A ottobre il sorpasso sull’Arabia Saudita, frutto di una cavalcata sull’onda del fracking. I progressi americani piacciono all’Ue, pronta a importare idrocarburi con il Ttip
Nel 2015, le previsioni parlano di un 21% di consumi derivanti dalle importazioni, contro il 60% del 2005. Numeri che gli USA sognano di incrementare fino al 2020, raggiungendo l’autosufficienza. Numeri, però, che sanno di zucchero anche sull’altra sponda dell’Atlantico, dalla quale l’Unione Europea guarda con interesse i progressi americani. Attraverso l’accordo bilaterale di libero scambio (Ttip) negoziato dall’estate 2013, il vecchio Continente punta ad accaparrarsi un po’ di quel petrolio e gas, così da svincolarsi progressivamente dalle spire russe, dato che con la crisi ucraina i prezzi cominciano a salire. Un terzo del del gas europeo sgorga dai rubinetti di Putin, e l’Ue vuole ridurre queste percentuali per non rischiare spese folli in futuro.

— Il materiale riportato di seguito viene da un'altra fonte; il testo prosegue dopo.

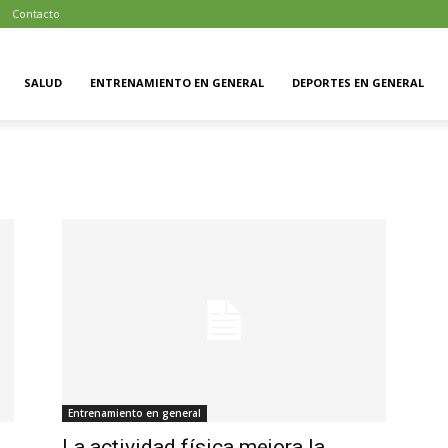
Contacto
SALUD
ENTRENAMIENTO EN GENERAL
DEPORTES EN GENERAL
Entrenamiento en general
La actividad física mejora la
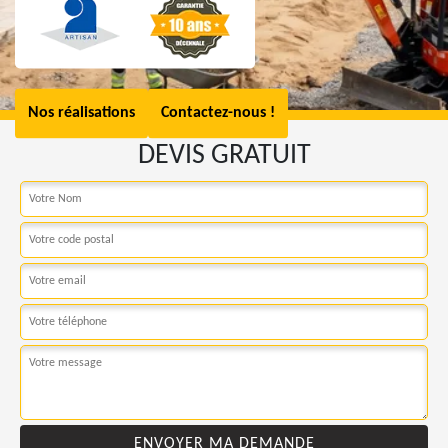
Nos réalisations
Contactez-nous !
DEVIS GRATUIT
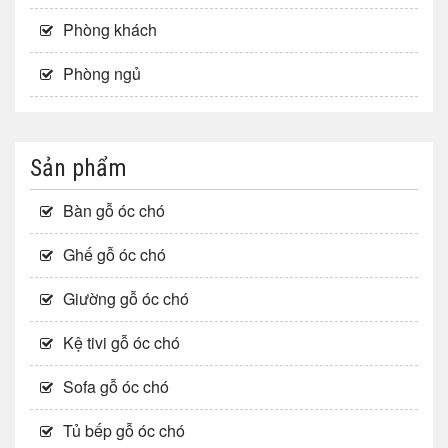
Phòng khách
Phòng ngủ
Sản phẩm
Bàn gỗ óc chó
Ghế gỗ óc chó
Giường gỗ óc chó
Kệ tivi gỗ óc chó
Sofa gỗ óc chó
Tủ bếp gỗ óc chó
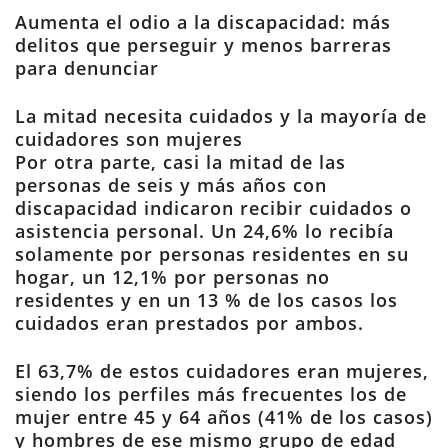
Aumenta el odio a la discapacidad: más
delitos que perseguir y menos barreras
para denunciar
La mitad necesita cuidados y la mayoría de
cuidadores son mujeres
Por otra parte, casi la mitad de las
personas de seis y más años con
discapacidad indicaron recibir cuidados o
asistencia personal. Un 24,6% lo recibía
solamente por personas residentes en su
hogar, un 12,1% por personas no
residentes y en un 13 % de los casos los
cuidados eran prestados por ambos.
El 63,7% de estos cuidadores eran mujeres,
siendo los perfiles más frecuentes los de
mujer entre 45 y 64 años (41% de los casos)
y hombres de ese mismo grupo de edad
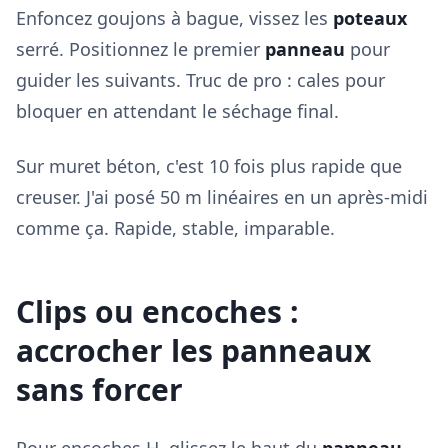
Enfoncez goujons à bague, vissez les
poteaux
serré. Positionnez le premier
panneau
pour
guider les suivants. Truc de pro : cales pour
bloquer en attendant le séchage final.
Sur muret béton, c'est 10 fois plus rapide que
creuser. J'ai posé 50 m linéaires en un après-midi
comme ça. Rapide, stable, imparable.
Clips ou encoches :
accrocher les panneaux
sans forcer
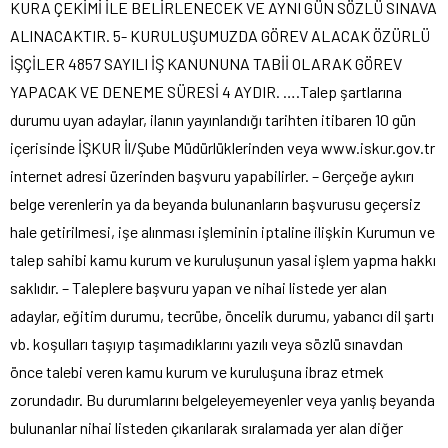
KURA ÇEKİMİ İLE BELİRLENECEK VE AYNI GÜN SÖZLÜ SINAVA
ALINACAKTIR. 5- KURULUŞUMUZDA GÖREV ALACAK ÖZÜRLÜ
İŞÇİLER 4857 SAYILI İŞ KANUNUNA TABİİ OLARAK GÖREV
YAPACAK VE DENEME SÜRESİ 4 AYDIR. ….Talep şartlarına
durumu uyan adaylar, ilanın yayınlandığı tarihten itibaren 10 gün
içerisinde İŞKUR İl/Şube Müdürlüklerinden veya www.iskur.gov.tr
internet adresi üzerinden başvuru yapabilirler. – Gerçeğe aykırı
belge verenlerin ya da beyanda bulunanların başvurusu geçersiz
hale getirilmesi, işe alınması işleminin iptaline ilişkin Kurumun ve
talep sahibi kamu kurum ve kuruluşunun yasal işlem yapma hakkı
saklıdır. – Taleplere başvuru yapan ve nihai listede yer alan
adaylar, eğitim durumu, tecrübe, öncelik durumu, yabancı dil şartı
vb. koşulları taşıyıp taşımadıklarını yazılı veya sözlü sınavdan
önce talebi veren kamu kurum ve kuruluşuna ibraz etmek
zorundadır. Bu durumlarını belgeleyemeyenler veya yanlış beyanda
bulunanlar nihai listeden çıkarılarak sıralamada yer alan diğer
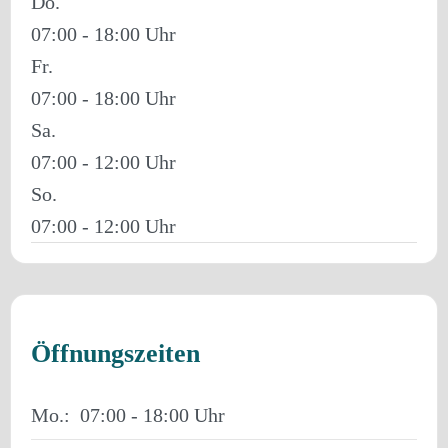
Do.
07:00 - 18:00
Fr.
07:00 - 18:00
Sa.
07:00 - 12:00
So.
07:00 - 12:00
Öffnungszeiten
Mo.:
07:00 - 18:00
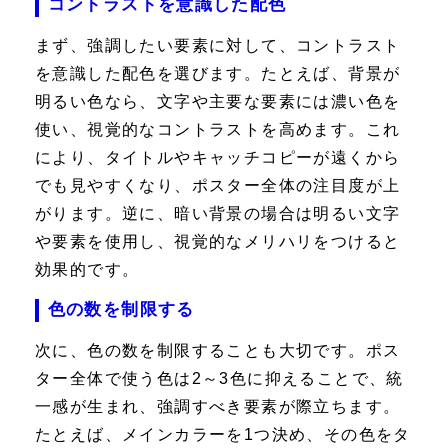
コントラストを意識した配色
まず、強調したい要素に対して、コントラスト
を意識した配色を選びます。たとえば、背景が
明るい色なら、文字や主要な要素には濃い色を
使い、視覚的なコントラストを高めます。これ
により、タイトルやキャッチコピーが遠くから
でも見やすくなり、ポスター全体の注目度が上
がります。逆に、暗い背景の場合は明るい文字
や要素を使用し、視覚的なメリハリをつけると
効果的です。
色の数を制限する
次に、色の数を制限することも大切です。ポス
ター全体で使う色は2～3色に抑えることで、統
一感が生まれ、強調すべき要素が際立ちます。
たとえば、メインカラーを1つ決め、その色をタ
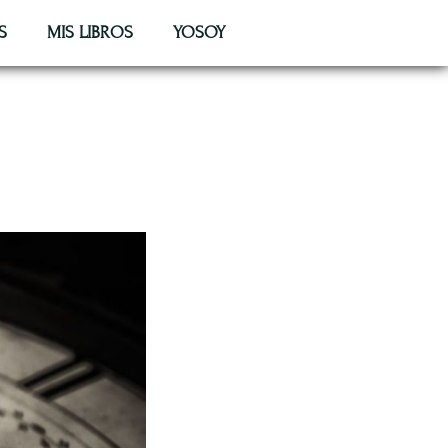
S
MIS LIBROS
YOSOY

Il Ttip è la soluzione prediletta da Bruxelles, ma prima bisogna preparare la normativa. Le emissioni di gas serra provocate dall’estrazione e dal trattamento delle sabbie bituminose, infatti, sono più alte del 23% rispetto a quelle legate agli altri combustibili fossili usati in Ue. La direttiva europea sulla qualità dei carburanti (FQD) non ammette l’uso di quelli troppo inquinanti, per questo va “annacquata”. La metodologia utilizzata per valutare l’impronta carbonica del carburante verrà “rivista” – sostiene un report – per far rientrare nei limiti della direttiva anche gli idrocarburi non convenzionali e abilitarli all’importazione. In qualche modo bisognerà pur che gli sforzi americani vengano premiati.